I don’t know about you, but I don’t retain much on the first read; the first run-through is just for warmup. If I liked a book or if it’s important, as soon as I get to the end I’ll often start over at the beginning, so that I can really read it. If I had these chapters on paper that I’m supposed to read for school, I’d probably reread parts of them many times; since I don’t, though, I might as well not have read them in the first place. All I’m left with is a fuzzy sense of having seen some words once that were kind of about the subject in question.
This impression of vague, irretrievable information is exacerbated by the dearth of place cues in e-books of all kinds. A few months ago, for the sake of science, I started reading books on my iPod Touch. First, I read The Three Musketeers in the Kindle iPhone app; then I read The Autobiography of Benjamin Franklin in Stanza. Surprisingly, considering that I’m, y’know, a book designer and typesetter, what irritated the !@#$% out of me was not this—
text in Kindle iPhone app
text in Stanza iPhone app
a table, so help me god, in Stanza iPhone app
but rather the near impossibility of thumbing back a few pages’ worth to find something I’d already read. Stanza offers much better wayfinding aids than Kindle, showing your relative position within each chapter (that thin two-tone line along the very bottom of the two Stanza screenshots), and not just within the whole book. But there was still no substitute for that visual aspect of reading, which lets one narrow down a search: “The sentence I’m half-remembering was on a verso page, about five lines from the top,” so you can then scan quickly backward, looking only at that part of each page spread, until you find it.
You can search an e-book, yes, and that’s a big selling point, but it’s not helpful when it’s just a dumb text search. Searching an e-book (assuming the software lets you—the Kindle app, as far as I can tell, does not) is not like searching with The Google, where putting in the wrong terms can still get you to the same place if enough other people have used those terms to link to the page. Nor is it like a good index, which cross-references guinea pig to cavy and back; if I search an e-book of The Three Musketeers for lackey I don’t get all mentions of Mousqueton or vice versa, whereas in a properly indexed edition of the book, I would.

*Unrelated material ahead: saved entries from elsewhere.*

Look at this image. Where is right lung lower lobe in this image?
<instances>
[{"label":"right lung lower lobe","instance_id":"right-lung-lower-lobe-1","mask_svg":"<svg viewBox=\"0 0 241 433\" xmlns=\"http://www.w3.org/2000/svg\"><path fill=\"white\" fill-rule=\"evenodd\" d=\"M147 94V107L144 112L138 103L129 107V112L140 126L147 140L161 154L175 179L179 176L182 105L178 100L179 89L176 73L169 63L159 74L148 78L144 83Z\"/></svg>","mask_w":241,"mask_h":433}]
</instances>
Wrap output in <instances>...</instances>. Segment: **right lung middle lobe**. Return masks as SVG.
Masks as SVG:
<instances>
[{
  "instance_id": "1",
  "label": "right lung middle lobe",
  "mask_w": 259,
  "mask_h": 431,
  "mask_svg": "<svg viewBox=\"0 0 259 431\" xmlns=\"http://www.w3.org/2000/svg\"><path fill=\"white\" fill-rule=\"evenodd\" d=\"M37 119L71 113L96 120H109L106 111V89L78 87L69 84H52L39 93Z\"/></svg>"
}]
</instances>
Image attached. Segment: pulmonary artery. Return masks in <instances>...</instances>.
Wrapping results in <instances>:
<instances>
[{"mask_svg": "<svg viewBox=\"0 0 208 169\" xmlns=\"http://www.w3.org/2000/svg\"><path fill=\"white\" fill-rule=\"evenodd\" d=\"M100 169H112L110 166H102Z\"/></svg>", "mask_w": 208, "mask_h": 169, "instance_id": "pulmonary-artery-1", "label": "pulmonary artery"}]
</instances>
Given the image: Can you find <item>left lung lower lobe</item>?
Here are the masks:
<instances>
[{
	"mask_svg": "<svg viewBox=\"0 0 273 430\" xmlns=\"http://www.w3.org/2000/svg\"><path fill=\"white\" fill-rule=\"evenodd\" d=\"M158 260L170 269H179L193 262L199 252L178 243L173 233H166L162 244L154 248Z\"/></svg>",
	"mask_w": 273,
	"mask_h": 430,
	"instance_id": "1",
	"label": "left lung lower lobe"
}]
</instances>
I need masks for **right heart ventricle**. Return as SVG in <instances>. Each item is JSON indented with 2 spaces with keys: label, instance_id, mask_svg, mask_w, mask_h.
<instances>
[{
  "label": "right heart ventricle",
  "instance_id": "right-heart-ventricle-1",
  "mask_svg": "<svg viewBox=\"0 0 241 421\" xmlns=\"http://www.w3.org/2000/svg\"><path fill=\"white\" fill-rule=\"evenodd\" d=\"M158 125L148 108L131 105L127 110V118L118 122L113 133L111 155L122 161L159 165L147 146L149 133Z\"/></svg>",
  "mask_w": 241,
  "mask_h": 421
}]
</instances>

Is this a deal-breaker? Obviously not, since blind people successfully read and retain information from books every day. And I certainly absorbed some information and enjoyment from these less-than-ideal reading experiences. If printed books—all of them—were to disappear today, replaced by electronic ones, I trust that I’d adjust. Somehow.
At the moment, I can’t imagine a reading interface that I’d prefer over a codex-style book, but that says more about my lack of imagination than about present alternatives or future possibilities. Can you think of a good way to indicate position in a book that is either unpaginated or divided into pages so small that they can’t help you remember where you read something?
Also, while you’re at it, can you think of a thesis project for me? Kthxmuch.